Ever since Jenny and I got married our personal finances have been area of struggle for us. Many of our (what do you call those things?) disagreements came as a result of a conversation about money. Jenny is a better organizer then I am so we agreed when we just started out that she would take care of paying the bills. A few months in I opened a credit card bill and saw that we hadn’t paid our previous bill. For some this may not be a big deal but I had never had a late fee (that I couldn’t get out of) in my life. Mercy and understanding have never been a part of personal tool belt and if I recall our little conversation that night left one of us in tears. It wasn’t long after that I took over and it took an entire month for me to miss a couple of bills. Thus starting a trend of trading the responsibility of paying bills for the next five years. We would have seasons where we would try different budgeting strategies but none of them ever worked for us. My favorite attempt was when we identified all of our different expenses and placed Monopoly money into different envelopes that represented the expense. We then would place a bill or receipt into that envelope and withdraw the money. It worked great!-for three days. Often times neither of us really owned the responsibility of watching our money and I’m still clueless what happened during those seasons. Through it all we would have different conversations with different friends asking what they did but to be honest I never really listened to what they said. They would ask us what we did I would usually respond with the most honest answer I could. We have no idea – we just pray and tithe.

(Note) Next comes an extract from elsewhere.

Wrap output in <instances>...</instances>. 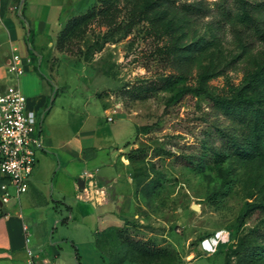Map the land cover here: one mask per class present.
<instances>
[{"label": "rangeland", "instance_id": "1", "mask_svg": "<svg viewBox=\"0 0 264 264\" xmlns=\"http://www.w3.org/2000/svg\"><path fill=\"white\" fill-rule=\"evenodd\" d=\"M22 1L12 4L10 15L24 30L26 48L20 40L17 45L31 63L16 78L10 70L15 44L5 46L8 56L0 48V63L6 59L0 92L20 88L39 125L44 116L46 152H37L34 183L49 195L65 189L69 197L68 171L99 168L109 204L95 206L74 193L71 200L97 214L93 226L106 231L103 248L115 253L120 237L127 245L170 250L163 258L126 249L120 264H224L240 235L260 243L250 232L264 230V213L247 209L264 203V150H236L248 142L243 126L218 110L213 97L241 96L264 112V0ZM148 86L152 90L136 92ZM27 197L23 220L11 202L0 203V253L6 252L5 221L24 222L27 238L36 232L44 244L57 242L52 261L79 264L78 253L82 264H107L95 247V229L79 219L64 222L69 212L52 201L38 214ZM44 220L53 222L46 236L39 229ZM228 232L213 249L205 245ZM231 264L264 260L233 257Z\"/></svg>", "mask_w": 264, "mask_h": 264}, {"label": "crops", "instance_id": "2", "mask_svg": "<svg viewBox=\"0 0 264 264\" xmlns=\"http://www.w3.org/2000/svg\"><path fill=\"white\" fill-rule=\"evenodd\" d=\"M16 0H0V48L1 50V54L3 56H8L9 54V49L10 47H5L8 43H14L15 47H17L19 49L20 52V45H17V40H20V42L22 43V46H24V48H26L25 43H24V30H22L21 28H16V26L13 24L14 22L11 19V15H10V10L12 9V4L15 2ZM26 1V0H24ZM23 1V2H24ZM22 35V37H21ZM20 39H19V38ZM21 53V52H20ZM22 54V53H21ZM23 56L27 57V55L22 54ZM6 60V59H5ZM3 60V61H5ZM2 61V62H3ZM1 62V63H2ZM0 63V64H1ZM4 79V73L2 72V66H0V80ZM44 104V101L40 102V104L37 106V109H39L40 106H42ZM30 107L32 108L33 104L30 102L29 103ZM36 109V110H37ZM110 134V133H109ZM128 142V140H126ZM125 141V142H126ZM117 144V143H116ZM44 146V144H43ZM117 148L119 146H115V145H110V148ZM43 152H46L45 149H41ZM84 150L85 149H81ZM120 149L117 150L116 153H114L115 158H116V154L120 153L119 151ZM80 154V153H79ZM95 154V153H94ZM81 157L82 154H80ZM61 157L59 156V171L64 172L67 167L62 165L61 162ZM83 163L87 164L90 162L91 157H83L82 158ZM38 162H39V158L37 157V162L33 171V174L31 176L30 179V183H29V189L26 193H24L21 196L20 202H11L10 204H12V212L18 216V218L20 219H24V213H23V208H22V197L23 196H28V201L30 203L31 206H33L31 209L34 210L36 213H41V211L46 210L47 207H50L51 205V201L55 202V205L53 204V206H55V208H57L58 206L63 205L65 206L66 210L69 212V215L63 219V221L66 219V223H68L71 219H73V221H76L79 219V221L81 223H84L85 226L86 224H88L90 226V230L93 231L92 229H95V231L93 232V238H94V244H95V234L97 233V231L99 230L98 228V224H94L93 226V222L95 220V217L97 216V214L94 213H90L91 211L87 212L83 206H85V204H81V203H75L73 202L71 199L73 197V193L75 194V197L79 200H82L84 202H92L95 206H105L107 204H109L110 202V198L108 196V193L106 192V189L104 192H101V189L105 186L104 184V178L101 177L100 175V169L97 168L94 170V172L92 171H81V170H75L73 169V171H68V176H69V181H70V189L71 190V196L67 197L64 196V193H66L67 191H65V189H62L61 191H56V194H52L49 195L45 192V189L41 186V184L39 183H34L33 179L38 174ZM113 164H115V162H112ZM121 163L123 168L126 166V164H128V161L126 158L121 159ZM119 171V170H118ZM85 172H89L92 174V178L87 177L85 175ZM118 176L119 177H124V169L123 171H119L118 172ZM84 179L86 182V188L90 191V197L87 198L85 196V191L80 190L79 186H78V180L79 179ZM89 180H92L93 183L89 184ZM117 178L114 177L113 181H116ZM83 191V192H82ZM80 192H82L81 194H79ZM35 195V196H34ZM122 197V196H121ZM46 212V211H45ZM7 217V215L5 216ZM92 218H94L92 220ZM77 222V221H76ZM52 220L49 221H42L40 223V230H41V235L44 233V235L46 236L48 234V231L52 225ZM24 225L27 226L28 230L25 231L24 230ZM94 227V228H92ZM5 231H6V235H7V244H6V252L5 253H0V259H8L11 260L13 262V264H60V261H52L51 257H58L59 252L57 247L55 246V244L57 242L48 244L47 242L44 244L41 241L38 240L37 238V234L35 232L34 236H31V239L27 238L26 235L24 233H28L30 228L28 227V225L26 223L23 222L22 226L19 225V223H15L13 221H5ZM30 244V247L28 246V244ZM75 245L74 241H73V246ZM96 249L100 252L101 256L104 258L102 252L100 251V249L97 248L96 244H95ZM5 249V248H4ZM29 250L31 251V254H29ZM78 250V248H77ZM76 250V251H77ZM40 254H43V257L40 256ZM76 260H77V253H76ZM104 260L106 261V263L108 264V260L106 258H104ZM78 261V260H77ZM79 264H82V262H78Z\"/></svg>", "mask_w": 264, "mask_h": 264}, {"label": "built area", "instance_id": "3", "mask_svg": "<svg viewBox=\"0 0 264 264\" xmlns=\"http://www.w3.org/2000/svg\"><path fill=\"white\" fill-rule=\"evenodd\" d=\"M29 35L30 32H28V38ZM38 57L40 64L42 58L40 55ZM30 63V57L23 56L17 47L12 46L10 70L16 78L25 73ZM29 103L18 87L10 86L0 92V184L2 188L0 203L2 205L12 201L19 203L21 196L28 191L37 162V152L43 148L41 127L44 116H41L39 125V114L30 107ZM109 119L112 120L113 117L109 115ZM85 175L92 178L89 172H85ZM92 183L93 181L89 180V184ZM101 190L104 192L105 188ZM84 191L85 196L89 198L90 191L87 188ZM24 230H28L26 225ZM229 235V232L222 233L218 237L219 240H227ZM29 254H31L30 250Z\"/></svg>", "mask_w": 264, "mask_h": 264}, {"label": "trees", "instance_id": "4", "mask_svg": "<svg viewBox=\"0 0 264 264\" xmlns=\"http://www.w3.org/2000/svg\"><path fill=\"white\" fill-rule=\"evenodd\" d=\"M183 10L191 11L190 5H183ZM79 19H74V21H78ZM31 35H29L30 37ZM32 52V51H31ZM32 54H34L32 52ZM136 92H148L151 89L150 86L148 87H137ZM214 106L225 113H233L234 118L236 121L243 126V129L246 133V139L248 140L245 147L237 146L236 150L242 153H248L249 151L255 153L261 150H264V112L259 111L258 109L254 108L251 104L250 100L237 96L232 98H226L222 96H215L213 97ZM51 109L47 110V113ZM138 128L142 127H137ZM126 157L129 160H133L132 155L127 154ZM128 161V160H127ZM247 212H258L259 214L264 213V203L258 204H250ZM66 219L64 220V222ZM250 234L254 235V239H260L261 242H254L247 237V235H240L236 245L234 247L229 248L224 258V264H231V260L233 257H238L240 260H247L251 263H257L264 260V230L262 229H253ZM106 231H101L100 233L95 234V244L98 249L102 252L104 258L108 260V264H120L124 259V254L126 249H135L141 256H161L163 258L170 257V250L166 248V252L163 253L160 249H155L147 242L143 243H133L131 245H127L125 243V239L119 237L118 239V246L115 253L113 251H107L103 248V242L105 239ZM120 240V241H119ZM122 240V244H121ZM125 244H124V243ZM77 250V247L74 245ZM124 248V249H122ZM154 248V249H153ZM154 250V251H153ZM143 252V253H140ZM77 260L80 262L79 254L77 253Z\"/></svg>", "mask_w": 264, "mask_h": 264}, {"label": "bare ground", "instance_id": "5", "mask_svg": "<svg viewBox=\"0 0 264 264\" xmlns=\"http://www.w3.org/2000/svg\"><path fill=\"white\" fill-rule=\"evenodd\" d=\"M101 192H103L102 190H101ZM195 207H199V206H195ZM198 209V208H197ZM222 233H217L215 236H213L212 238H210V239H206V241H205V245L207 246V248L208 249H210V248H214L213 247V245L214 244H218V242H219V237H220V235H221ZM219 236V237H218ZM214 243V244H213Z\"/></svg>", "mask_w": 264, "mask_h": 264}, {"label": "water", "instance_id": "6", "mask_svg": "<svg viewBox=\"0 0 264 264\" xmlns=\"http://www.w3.org/2000/svg\"><path fill=\"white\" fill-rule=\"evenodd\" d=\"M23 1H24V0H23ZM23 1H22V2H23ZM78 186H79V189H80V190H83L84 188H86V182H85V180L82 179V178L79 179V180H78ZM195 208L197 209V208H199V207H195Z\"/></svg>", "mask_w": 264, "mask_h": 264}]
</instances>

This past year we have seen the lowest of lows as well as the highest of highs. Not only did we take the huge step of purchasing our first home but we also chose to gut and remodel it as well. We received some unbelievable monetary, physical labor, and actual things (aka a van) this past year. It has been very humbling. Yet even after receiving all of this generosity Jenny and I continued to look at our bank account and get depressed. Some how each month we were finding ourselves in a greater hole then the month before. We would try our best to identify any area that we could cut back on and besides my eating out habits we couldn’t find anything. We didn’t travel, we didn’t make any unneccessary purchases, we were healthy (but still trying to pay Lydia off) and yet we accumulated more negatives.
Three things happened in the past few months that have turned everything around. The first being answered prayer. I’m not making it up. I pray that God would figure it out because I can’t. The second thing was finding out that we were overpaying on our taxes in the sum of $500 a month. When you add that up plus two kids you get a pretty signficant boost in the form of a tax return. The final thing that has revolutized our finances is online bill pay. I know we are behind the times and many have been doing this for years but it is new to us. Although I had heard about it I really didn’t understand what it was. When we moved we changed banks and I decided to give it a try. This has been amazing for us. I’m more likely to punch in some numbers on a computer then I am to pull out a check book and put something in the mail. I’m sure there will continue to be seasons of both feast and famine so I’m going to keep leaning into option number one. Prayer!